Дичь была съедена вместе с костями. Выпив бульон, Егорышев и Матвей забрались в палатку. Было еще рано, но лучше было лечь сейчас, чтобы засветло отправиться в путь.
Лежали рядом в полумраке. Ветер раскачивал латку. Скрипели растяжки, хлопала парусина. Пахло сухой травой и красками.
— Ты почему художником не стал? — спросил Егорышев. — По-моему, у тебя есть талант.
— Не знаю, — ответил Матвей. — Как-то само собой получилось. Я люблю живопись, но все-таки искусство не жизнь, а только ее отражение. Мне мало было отражения. По-моему, при коммунизме немного останется художников-профессионалов. Это перестанет быть профессией. Врачи, инженеры и колхозники будут создавать и произведения искусства.
— Вряд ли, — возразил Егорышев. — Настоящее искусство невозможно без мастерства. Нужно посвятить этому всю жизнь, иначе никакого искусства не получится.

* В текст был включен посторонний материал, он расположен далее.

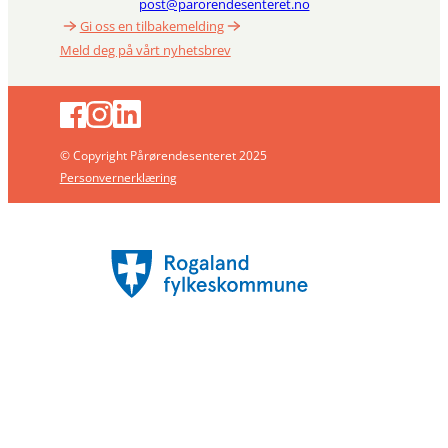
post@parorendesenteret.no
Gi oss en tilbakemelding
Meld deg på vårt nyhetsbrev
© Copyright Pårørendesenteret 2025
Personvernerklæring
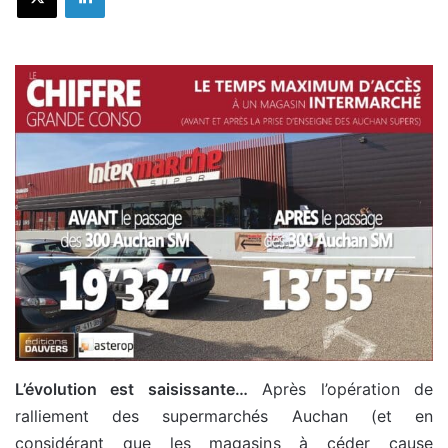
L’évolution est saisissante…
Après l’opération de
ralliement des supermarchés Auchan (et en
considérant que les magasins à céder cause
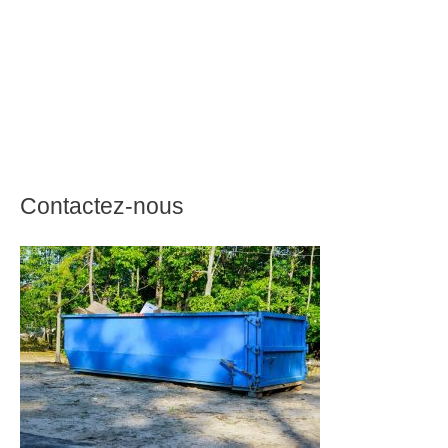
Contactez-nous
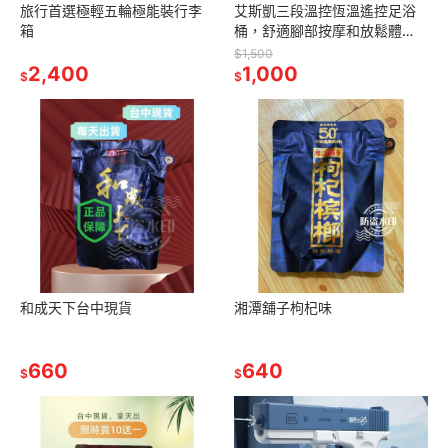
旅行首選極輕五輪極能裝行李
艾斯凱三段溫控恆溫遙控足浴
箱
桶，舒適腳部按摩和放鬆體
驗，安檢合格，投保產品責任
$1,500
2,400
險
1,000
$
$
和成天下台中現貨
湘潭舖子枸杞味
660
640
$
$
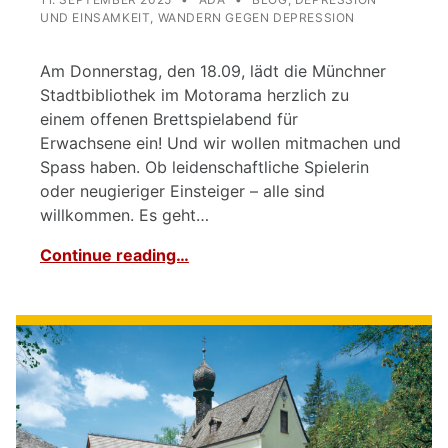
UND EINSAMKEIT
,
WANDERN GEGEN DEPRESSION
Am Donnerstag, den 18.09, lädt die Münchner
Stadtbibliothek im Motorama herzlich zu
einem offenen Brettspielabend für
Erwachsene ein! Und wir wollen mitmachen und
Spass haben. Ob leidenschaftliche Spielerin
oder neugieriger Einsteiger – alle sind
willkommen. Es geht…
Continue reading…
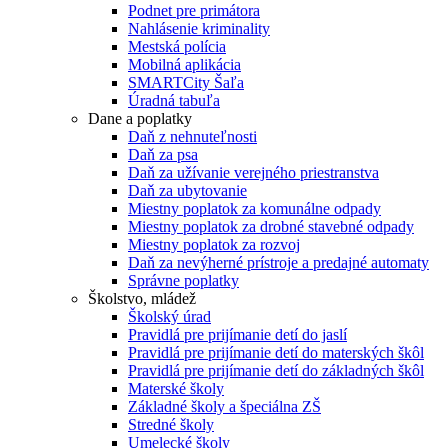
Podnet pre primátora
Nahlásenie kriminality
Mestská polícia
Mobilná aplikácia
SMARTCity Šaľa
Úradná tabuľa
Dane a poplatky
Daň z nehnuteľnosti
Daň za psa
Daň za užívanie verejného priestranstva
Daň za ubytovanie
Miestny poplatok za komunálne odpady
Miestny poplatok za drobné stavebné odpady
Miestny poplatok za rozvoj
Daň za nevýherné prístroje a predajné automaty
Správne poplatky
Školstvo, mládež
Školský úrad
Pravidlá pre prijímanie detí do jaslí
Pravidlá pre prijímanie detí do materských škôl
Pravidlá pre prijímanie detí do základných škôl
Materské školy
Základné školy a špeciálna ZŠ
Stredné školy
Umelecké školy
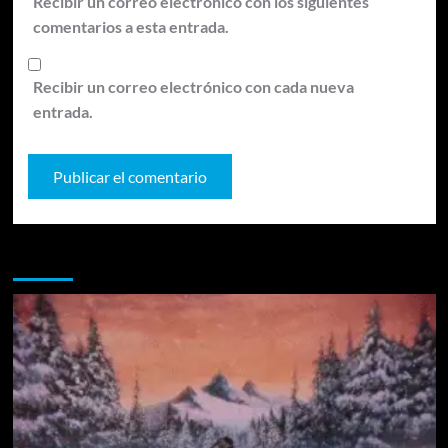
Recibir un correo electrónico con los siguientes
comentarios a esta entrada.
Recibir un correo electrónico con cada nueva
entrada.
Te pueden interesar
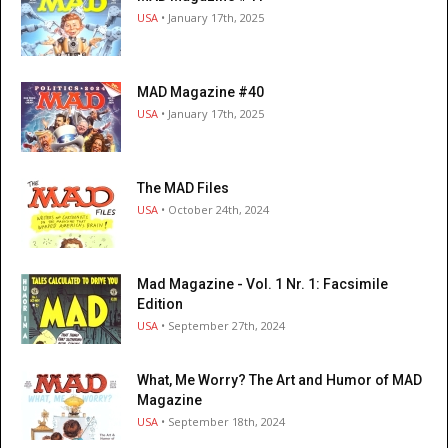
USA
• January 17th, 2025
MAD Magazine #40
USA
• January 17th, 2025
The MAD Files
USA
• October 24th, 2024
Mad Magazine - Vol. 1 Nr. 1: Facsimile
Edition
USA
• September 27th, 2024
What, Me Worry? The Art and Humor of MAD
Magazine
USA
• September 18th, 2024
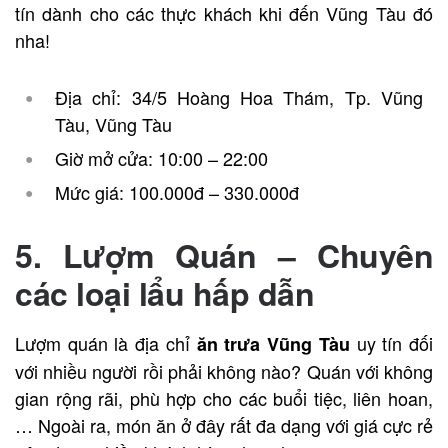
tín dành cho các thực khách khi đến Vũng Tàu đó
nha!
Địa chỉ: 34/5 Hoàng Hoa Thám, Tp. Vũng
Tàu, Vũng Tàu
Giờ mở cửa: 10:00 – 22:00
Mức giá: 100.000đ – 330.000đ
5. Lượm Quán – Chuyên
các loại lẩu hấp dẫn
Lượm quán là địa chỉ
uy tín đối
ăn trưa Vũng Tàu
với nhiều người rồi phải không nào? Quán với không
gian rộng rãi, phù hợp cho các buổi tiệc, liên hoan,
… Ngoài ra, món ăn ở đây rất đa dạng với giá cực rẻ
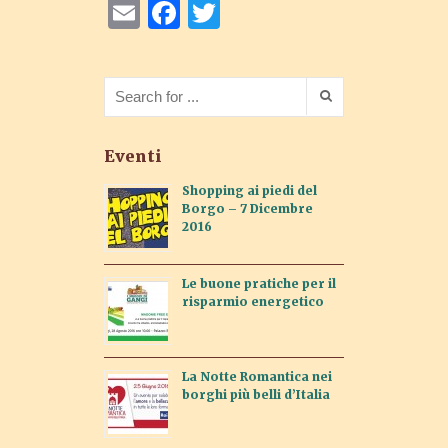
Email
Facebook
Twitter
Eventi
Shopping ai piedi del
Borgo – 7 Dicembre
2016
Le buone pratiche per il
risparmio energetico
La Notte Romantica nei
borghi più belli d’Italia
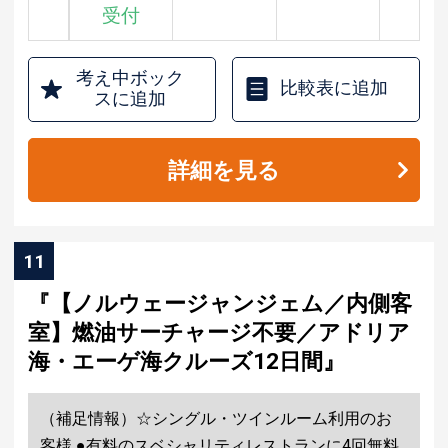
受付
考え中ボック
比較表に追加
スに追加
詳細を見る
11
『【ノルウェージャンジェム／内側客
室】燃油サーチャージ不要／アドリア
海・エーゲ海クルーズ12日間』
（補足情報）☆シングル・ツインルーム利用のお
客様 ●有料のスベシャリティレストランに4回無料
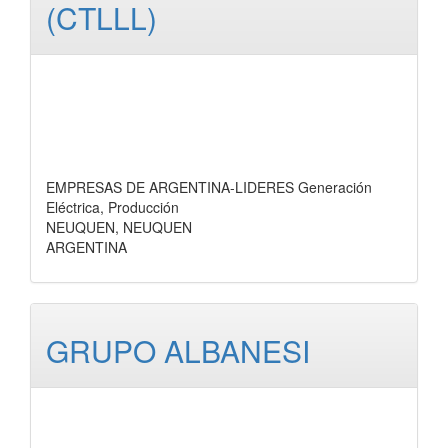
(CTLLL)
EMPRESAS DE ARGENTINA-LIDERES Generación
Eléctrica, Producción
NEUQUEN, NEUQUEN
ARGENTINA
GRUPO ALBANESI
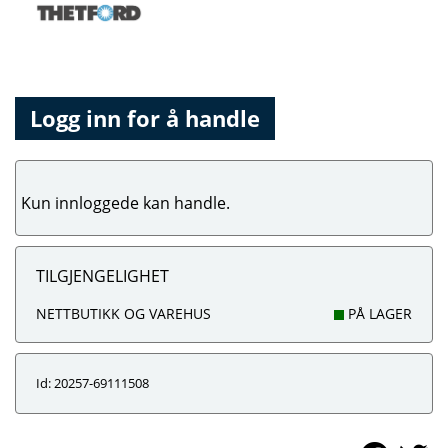
Logg inn for å handle
Kun innloggede kan handle.
TILGJENGELIGHET
NETTBUTIKK OG VAREHUS
PÅ LAGER
Id: 20257-69111508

— Верно, но я имел в виду другое. Останутся, конечно, мастера, учителя, таланты, но искусство будет принадлежать не только им, а сотням тысяч людей. Искусство — это песня души, и никто не захочет прожить без этой песни. С другой стороны, и у мастеров возникнет потребность ближе коснуться жизни. Профессора-музыканты, известные художники и писатели будут заниматься геологией, сельским хозяйством или астрономией, точно так же как колхозники, геологи и шахтеры отдадут свободное время живописи и музыке. В конце концов различие между ними сотрется. Одни станут больше художниками, чем инженерами, для других живопись будет менее важной, но и те и другие будут создавать и материальные ценности и произведения искусства… Классы исчезнут. Интеллигенция перестанет существовать в качестве некоей интеллектуальной элиты общества. Разрушится стена, стоящая между физическим и умственным трудом, все члены общества станут широко образованными, развитыми, духовно богатыми. В этих условиях не сможет долго сохранятся исключительность мастеров искусства и литературы. Конечно, это только мое мнение, — слабым голосом закончил Матвей.
— Ты много думал об этом.
— Конечно, а разве ты не думал? Кто же сейчас не думает об этом?